- US CPI rises 0.4% in August, core up 0.1%; Headline rate firmer, core as expected
- US current account deficit falls to $98.8 bln; Slightly higher than expected; smallest deficit since 1991 as a percentage of GDP; smallest in dollar terms since 2001
- TIC data: official inflows slow, private outflows accelerate; Figures looks scary, but see this article for how difficult the data is to interpret accurately. What you see is not what you get…
- US industrial production rises 0.8%, capacity use at 69.6
- Medley Global Advisers: Some on FOMC getting anxious to hike
- Japanese FinMin Fujii: Intervention stance unchanged; won’t weaken JPY for exporters
- NAHB builder sentiment survey rises to 19 from 18
- Obama: No budding trade war with Canada
- S&P 500 closes at fresh one-year high of 1068.75, 1.5%
- CRB index rises 1.8%, gold ends at $1018; touches $1020 intraday.
- US 10-year notes rise in yield on Medley report. Close at 3.47% from 3.39% intraday lows.
EUR/USD added modestly to gains made in Europe this morning but recovered from a mid-morning swoon as talk of a Fed hike (that’s right, a hike!) made the rounds this morning and caught the market completely off-guard. EUR/USD dropped to 1.4645 as the talk, spurred by a report from Medley Advisers, first made the rounds. Once things were put in perspective, ( a hike is not imminent even if a few hawks are ready to tighten at the first opportunity), EUR/USD made up its lost ground.
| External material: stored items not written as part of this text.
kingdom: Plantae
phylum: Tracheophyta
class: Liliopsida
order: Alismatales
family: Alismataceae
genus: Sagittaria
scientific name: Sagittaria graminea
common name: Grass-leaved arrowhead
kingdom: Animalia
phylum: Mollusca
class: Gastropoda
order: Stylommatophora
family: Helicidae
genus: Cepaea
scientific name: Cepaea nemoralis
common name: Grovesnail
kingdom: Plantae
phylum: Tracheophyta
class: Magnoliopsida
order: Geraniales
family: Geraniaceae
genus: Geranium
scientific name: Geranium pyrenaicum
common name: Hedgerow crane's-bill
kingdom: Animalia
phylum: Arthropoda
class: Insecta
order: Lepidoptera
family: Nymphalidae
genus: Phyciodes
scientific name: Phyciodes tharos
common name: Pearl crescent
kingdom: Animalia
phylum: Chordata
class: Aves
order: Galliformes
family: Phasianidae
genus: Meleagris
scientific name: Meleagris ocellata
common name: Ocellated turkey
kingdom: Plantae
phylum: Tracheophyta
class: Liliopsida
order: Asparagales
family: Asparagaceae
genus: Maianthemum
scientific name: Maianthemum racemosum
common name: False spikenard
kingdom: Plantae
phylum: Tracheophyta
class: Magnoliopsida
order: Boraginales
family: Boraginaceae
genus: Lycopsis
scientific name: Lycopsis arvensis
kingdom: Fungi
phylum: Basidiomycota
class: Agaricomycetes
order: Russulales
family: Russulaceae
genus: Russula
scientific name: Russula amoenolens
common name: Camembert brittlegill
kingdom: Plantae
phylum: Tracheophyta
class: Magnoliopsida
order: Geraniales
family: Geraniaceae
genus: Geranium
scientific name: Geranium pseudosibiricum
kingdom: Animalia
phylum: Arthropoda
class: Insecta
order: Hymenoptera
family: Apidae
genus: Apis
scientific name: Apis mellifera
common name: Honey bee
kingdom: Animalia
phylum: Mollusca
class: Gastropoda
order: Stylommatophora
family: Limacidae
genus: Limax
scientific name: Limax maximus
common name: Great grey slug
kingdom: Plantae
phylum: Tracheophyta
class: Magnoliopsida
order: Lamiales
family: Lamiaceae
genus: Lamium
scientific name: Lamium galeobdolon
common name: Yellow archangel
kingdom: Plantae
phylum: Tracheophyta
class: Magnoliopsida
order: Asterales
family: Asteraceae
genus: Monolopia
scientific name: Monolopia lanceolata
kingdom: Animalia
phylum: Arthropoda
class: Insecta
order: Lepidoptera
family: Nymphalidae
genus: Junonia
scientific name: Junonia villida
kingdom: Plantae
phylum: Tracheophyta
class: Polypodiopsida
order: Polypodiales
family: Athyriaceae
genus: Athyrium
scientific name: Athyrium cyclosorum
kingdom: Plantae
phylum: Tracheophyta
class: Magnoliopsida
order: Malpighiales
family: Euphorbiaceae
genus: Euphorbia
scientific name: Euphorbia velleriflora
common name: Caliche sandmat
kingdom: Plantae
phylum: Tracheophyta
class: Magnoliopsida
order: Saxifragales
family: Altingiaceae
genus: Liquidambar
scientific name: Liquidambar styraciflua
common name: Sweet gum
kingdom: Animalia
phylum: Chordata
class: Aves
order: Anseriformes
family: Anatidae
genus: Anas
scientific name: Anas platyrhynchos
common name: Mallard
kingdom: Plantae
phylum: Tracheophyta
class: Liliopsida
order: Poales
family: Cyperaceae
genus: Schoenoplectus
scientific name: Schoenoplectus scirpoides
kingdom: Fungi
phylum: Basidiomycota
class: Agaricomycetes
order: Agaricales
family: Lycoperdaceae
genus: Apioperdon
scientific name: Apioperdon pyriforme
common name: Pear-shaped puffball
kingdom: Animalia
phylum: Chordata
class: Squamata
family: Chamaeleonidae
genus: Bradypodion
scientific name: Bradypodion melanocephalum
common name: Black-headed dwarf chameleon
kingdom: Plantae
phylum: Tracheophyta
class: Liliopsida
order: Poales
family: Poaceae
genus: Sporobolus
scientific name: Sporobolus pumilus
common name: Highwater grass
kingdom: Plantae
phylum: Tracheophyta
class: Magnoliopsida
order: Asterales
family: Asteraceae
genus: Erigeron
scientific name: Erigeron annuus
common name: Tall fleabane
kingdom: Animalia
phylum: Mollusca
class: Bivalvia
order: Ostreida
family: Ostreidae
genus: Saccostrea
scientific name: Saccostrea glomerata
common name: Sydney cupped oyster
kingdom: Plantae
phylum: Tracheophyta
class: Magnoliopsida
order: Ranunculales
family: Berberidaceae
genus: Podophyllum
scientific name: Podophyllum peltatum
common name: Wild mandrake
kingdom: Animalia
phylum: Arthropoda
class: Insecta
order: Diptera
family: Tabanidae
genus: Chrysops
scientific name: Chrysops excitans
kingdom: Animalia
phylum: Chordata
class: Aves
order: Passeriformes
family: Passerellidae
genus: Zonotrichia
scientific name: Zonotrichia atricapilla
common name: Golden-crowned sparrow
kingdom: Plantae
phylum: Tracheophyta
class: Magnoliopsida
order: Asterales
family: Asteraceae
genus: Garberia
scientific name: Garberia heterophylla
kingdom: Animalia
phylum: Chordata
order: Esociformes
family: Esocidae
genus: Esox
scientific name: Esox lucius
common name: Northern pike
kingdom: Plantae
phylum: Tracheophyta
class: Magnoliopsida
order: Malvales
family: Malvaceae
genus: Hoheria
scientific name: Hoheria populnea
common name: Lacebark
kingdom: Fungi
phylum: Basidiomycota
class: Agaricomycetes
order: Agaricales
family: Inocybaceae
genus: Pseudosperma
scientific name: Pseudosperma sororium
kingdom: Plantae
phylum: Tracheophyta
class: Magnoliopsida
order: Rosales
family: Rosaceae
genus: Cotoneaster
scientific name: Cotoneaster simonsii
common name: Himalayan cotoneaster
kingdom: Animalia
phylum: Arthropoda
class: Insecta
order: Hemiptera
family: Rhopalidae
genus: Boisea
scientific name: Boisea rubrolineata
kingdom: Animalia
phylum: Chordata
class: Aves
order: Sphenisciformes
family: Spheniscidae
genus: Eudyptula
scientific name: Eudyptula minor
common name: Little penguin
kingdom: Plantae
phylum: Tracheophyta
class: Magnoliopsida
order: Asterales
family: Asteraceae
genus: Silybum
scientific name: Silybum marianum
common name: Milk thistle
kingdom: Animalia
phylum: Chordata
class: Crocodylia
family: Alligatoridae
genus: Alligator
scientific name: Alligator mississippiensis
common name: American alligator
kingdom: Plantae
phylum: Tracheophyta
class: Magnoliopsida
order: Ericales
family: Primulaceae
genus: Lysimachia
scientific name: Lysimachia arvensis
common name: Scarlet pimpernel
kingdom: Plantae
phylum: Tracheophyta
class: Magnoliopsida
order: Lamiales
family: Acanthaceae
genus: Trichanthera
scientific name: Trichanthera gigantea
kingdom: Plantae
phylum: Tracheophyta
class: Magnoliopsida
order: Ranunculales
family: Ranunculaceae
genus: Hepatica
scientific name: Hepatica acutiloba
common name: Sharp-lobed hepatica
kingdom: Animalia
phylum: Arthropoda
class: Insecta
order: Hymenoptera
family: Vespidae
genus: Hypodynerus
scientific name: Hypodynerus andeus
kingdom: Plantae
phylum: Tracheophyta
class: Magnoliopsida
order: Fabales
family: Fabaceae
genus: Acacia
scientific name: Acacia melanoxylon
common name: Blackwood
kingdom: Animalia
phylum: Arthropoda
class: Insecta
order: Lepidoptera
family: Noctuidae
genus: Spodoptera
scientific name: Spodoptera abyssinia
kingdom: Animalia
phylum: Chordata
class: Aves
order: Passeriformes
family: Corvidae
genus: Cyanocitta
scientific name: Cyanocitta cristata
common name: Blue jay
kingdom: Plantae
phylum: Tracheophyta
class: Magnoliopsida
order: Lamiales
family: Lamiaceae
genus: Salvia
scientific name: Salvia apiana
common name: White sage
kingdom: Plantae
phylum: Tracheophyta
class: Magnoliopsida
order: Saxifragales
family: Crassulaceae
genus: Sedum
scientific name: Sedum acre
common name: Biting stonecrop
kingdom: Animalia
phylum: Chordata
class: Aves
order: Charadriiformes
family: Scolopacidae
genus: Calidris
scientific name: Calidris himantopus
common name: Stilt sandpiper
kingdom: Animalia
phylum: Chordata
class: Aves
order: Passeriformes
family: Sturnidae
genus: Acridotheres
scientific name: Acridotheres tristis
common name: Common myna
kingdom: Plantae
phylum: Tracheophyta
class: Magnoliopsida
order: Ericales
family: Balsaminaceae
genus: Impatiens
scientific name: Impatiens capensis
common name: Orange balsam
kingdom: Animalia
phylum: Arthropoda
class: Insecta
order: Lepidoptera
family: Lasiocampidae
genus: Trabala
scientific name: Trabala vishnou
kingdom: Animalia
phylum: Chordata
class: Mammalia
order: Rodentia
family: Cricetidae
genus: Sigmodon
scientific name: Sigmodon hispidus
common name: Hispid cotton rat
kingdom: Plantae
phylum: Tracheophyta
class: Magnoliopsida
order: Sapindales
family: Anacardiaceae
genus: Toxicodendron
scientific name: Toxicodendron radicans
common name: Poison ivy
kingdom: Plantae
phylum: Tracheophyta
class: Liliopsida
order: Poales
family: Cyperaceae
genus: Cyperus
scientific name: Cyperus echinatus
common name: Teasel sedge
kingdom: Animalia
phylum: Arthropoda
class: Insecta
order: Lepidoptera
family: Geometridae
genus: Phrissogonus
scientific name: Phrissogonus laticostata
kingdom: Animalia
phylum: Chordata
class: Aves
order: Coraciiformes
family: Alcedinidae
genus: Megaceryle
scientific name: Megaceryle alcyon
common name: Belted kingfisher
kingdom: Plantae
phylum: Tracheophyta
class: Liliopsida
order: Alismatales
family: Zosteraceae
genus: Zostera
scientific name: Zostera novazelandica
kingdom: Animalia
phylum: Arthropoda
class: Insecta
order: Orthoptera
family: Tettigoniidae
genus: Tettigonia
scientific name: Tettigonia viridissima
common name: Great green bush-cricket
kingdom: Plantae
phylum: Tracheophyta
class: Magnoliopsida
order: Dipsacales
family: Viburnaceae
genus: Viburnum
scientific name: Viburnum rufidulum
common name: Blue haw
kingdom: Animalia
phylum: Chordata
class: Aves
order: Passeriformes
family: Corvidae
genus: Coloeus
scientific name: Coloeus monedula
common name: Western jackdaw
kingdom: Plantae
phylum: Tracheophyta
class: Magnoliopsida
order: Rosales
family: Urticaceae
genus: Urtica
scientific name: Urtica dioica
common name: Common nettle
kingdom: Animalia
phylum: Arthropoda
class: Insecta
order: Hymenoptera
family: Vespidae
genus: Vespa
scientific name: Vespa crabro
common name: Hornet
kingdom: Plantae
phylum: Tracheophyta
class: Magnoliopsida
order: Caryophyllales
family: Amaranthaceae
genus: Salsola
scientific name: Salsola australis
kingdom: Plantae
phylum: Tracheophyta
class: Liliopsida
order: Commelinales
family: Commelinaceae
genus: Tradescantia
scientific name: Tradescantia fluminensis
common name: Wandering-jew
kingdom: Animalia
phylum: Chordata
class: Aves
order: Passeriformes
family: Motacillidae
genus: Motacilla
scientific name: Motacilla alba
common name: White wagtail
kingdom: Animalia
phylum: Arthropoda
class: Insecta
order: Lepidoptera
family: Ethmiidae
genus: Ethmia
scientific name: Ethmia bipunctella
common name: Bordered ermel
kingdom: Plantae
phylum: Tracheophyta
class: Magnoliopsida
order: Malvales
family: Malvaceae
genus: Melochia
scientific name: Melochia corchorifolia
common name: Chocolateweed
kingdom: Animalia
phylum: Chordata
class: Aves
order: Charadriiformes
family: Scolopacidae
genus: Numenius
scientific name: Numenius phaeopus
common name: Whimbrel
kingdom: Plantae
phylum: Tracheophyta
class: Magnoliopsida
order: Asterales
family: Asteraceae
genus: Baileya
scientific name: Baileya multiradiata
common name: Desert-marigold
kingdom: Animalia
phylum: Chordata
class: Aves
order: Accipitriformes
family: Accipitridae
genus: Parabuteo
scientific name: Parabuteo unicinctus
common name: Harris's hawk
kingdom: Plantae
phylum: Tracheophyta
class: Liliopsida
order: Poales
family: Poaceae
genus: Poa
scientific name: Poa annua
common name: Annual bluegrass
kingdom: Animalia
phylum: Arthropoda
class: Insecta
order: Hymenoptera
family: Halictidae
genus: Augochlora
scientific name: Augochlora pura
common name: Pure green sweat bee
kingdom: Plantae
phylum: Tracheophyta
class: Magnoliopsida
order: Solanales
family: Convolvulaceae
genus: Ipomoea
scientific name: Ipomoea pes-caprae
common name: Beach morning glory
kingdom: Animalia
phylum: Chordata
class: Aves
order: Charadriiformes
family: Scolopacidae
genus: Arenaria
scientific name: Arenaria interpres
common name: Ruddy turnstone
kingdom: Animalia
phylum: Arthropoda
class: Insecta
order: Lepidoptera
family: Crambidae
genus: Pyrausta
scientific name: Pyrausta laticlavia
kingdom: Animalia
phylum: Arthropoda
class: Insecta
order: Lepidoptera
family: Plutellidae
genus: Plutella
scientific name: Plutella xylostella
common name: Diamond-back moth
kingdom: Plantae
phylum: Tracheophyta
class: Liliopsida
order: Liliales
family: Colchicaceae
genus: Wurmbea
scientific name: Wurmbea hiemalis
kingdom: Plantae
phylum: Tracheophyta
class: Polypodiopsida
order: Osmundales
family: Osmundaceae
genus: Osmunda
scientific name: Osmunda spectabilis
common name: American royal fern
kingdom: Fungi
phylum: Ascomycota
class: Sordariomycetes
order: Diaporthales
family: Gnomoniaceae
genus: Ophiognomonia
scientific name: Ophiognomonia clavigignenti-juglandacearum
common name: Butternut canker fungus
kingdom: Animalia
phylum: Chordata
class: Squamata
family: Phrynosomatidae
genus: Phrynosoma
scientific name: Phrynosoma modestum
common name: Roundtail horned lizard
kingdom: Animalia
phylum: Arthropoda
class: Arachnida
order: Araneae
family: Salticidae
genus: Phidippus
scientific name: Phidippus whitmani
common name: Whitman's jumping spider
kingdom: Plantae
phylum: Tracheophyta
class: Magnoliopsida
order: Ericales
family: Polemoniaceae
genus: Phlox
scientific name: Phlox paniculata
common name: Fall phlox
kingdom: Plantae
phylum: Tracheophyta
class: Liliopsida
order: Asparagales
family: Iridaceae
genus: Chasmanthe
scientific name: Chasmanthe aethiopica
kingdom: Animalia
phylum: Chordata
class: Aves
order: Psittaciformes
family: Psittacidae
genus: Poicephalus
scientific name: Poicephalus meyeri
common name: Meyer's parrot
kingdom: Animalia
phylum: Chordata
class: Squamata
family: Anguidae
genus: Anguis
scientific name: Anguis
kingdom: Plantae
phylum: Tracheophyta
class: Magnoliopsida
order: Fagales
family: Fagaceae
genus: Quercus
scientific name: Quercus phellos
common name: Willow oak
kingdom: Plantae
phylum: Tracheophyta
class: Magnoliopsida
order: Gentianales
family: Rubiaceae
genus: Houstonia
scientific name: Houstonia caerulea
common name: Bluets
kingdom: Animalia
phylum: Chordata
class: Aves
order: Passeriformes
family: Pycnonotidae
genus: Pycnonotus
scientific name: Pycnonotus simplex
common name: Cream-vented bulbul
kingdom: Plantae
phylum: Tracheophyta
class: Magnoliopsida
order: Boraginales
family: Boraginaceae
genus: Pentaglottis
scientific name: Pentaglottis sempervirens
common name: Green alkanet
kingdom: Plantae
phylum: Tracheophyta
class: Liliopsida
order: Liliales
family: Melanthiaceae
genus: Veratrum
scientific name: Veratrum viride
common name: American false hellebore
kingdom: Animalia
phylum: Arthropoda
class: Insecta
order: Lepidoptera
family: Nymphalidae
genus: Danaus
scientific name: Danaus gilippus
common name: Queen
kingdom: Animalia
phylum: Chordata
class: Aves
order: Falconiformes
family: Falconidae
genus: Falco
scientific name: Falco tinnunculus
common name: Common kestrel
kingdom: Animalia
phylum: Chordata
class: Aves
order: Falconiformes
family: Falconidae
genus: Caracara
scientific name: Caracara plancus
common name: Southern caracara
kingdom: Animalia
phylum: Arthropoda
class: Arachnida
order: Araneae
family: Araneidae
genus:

As equities forged higher during the afternoon, EUR/USD followed suit and made a new high above the 1.4720 level. Highs of 1.4736 were recorded and the market ends the day near its highs.
AUD was a near-identical image of EUR/USD rising to fresh trend highs of 0.8749 late in the day after an intraday pullback. Barriers are rumored at 0.8750 and 0.8800. 0.8810 is the near-term technical target.
EUR/GBP added to its recent rally amid expectations that the BOE will lower deposit rates next month. It reached 0.8932 while cable rallies were limited to the 1.6510 area during the US afternoon.
USD/JPY bounced from key support at 90.00/10 and set off a short-covering scramble in New York this morning. It reached 91.36, spurred in part bu a big back-up in Treasury yields before comments from Fuji that he maintains there is no reason to weaken the JPY just to boost exports. The dolar traded quietly near 90.90 most of the afternoon.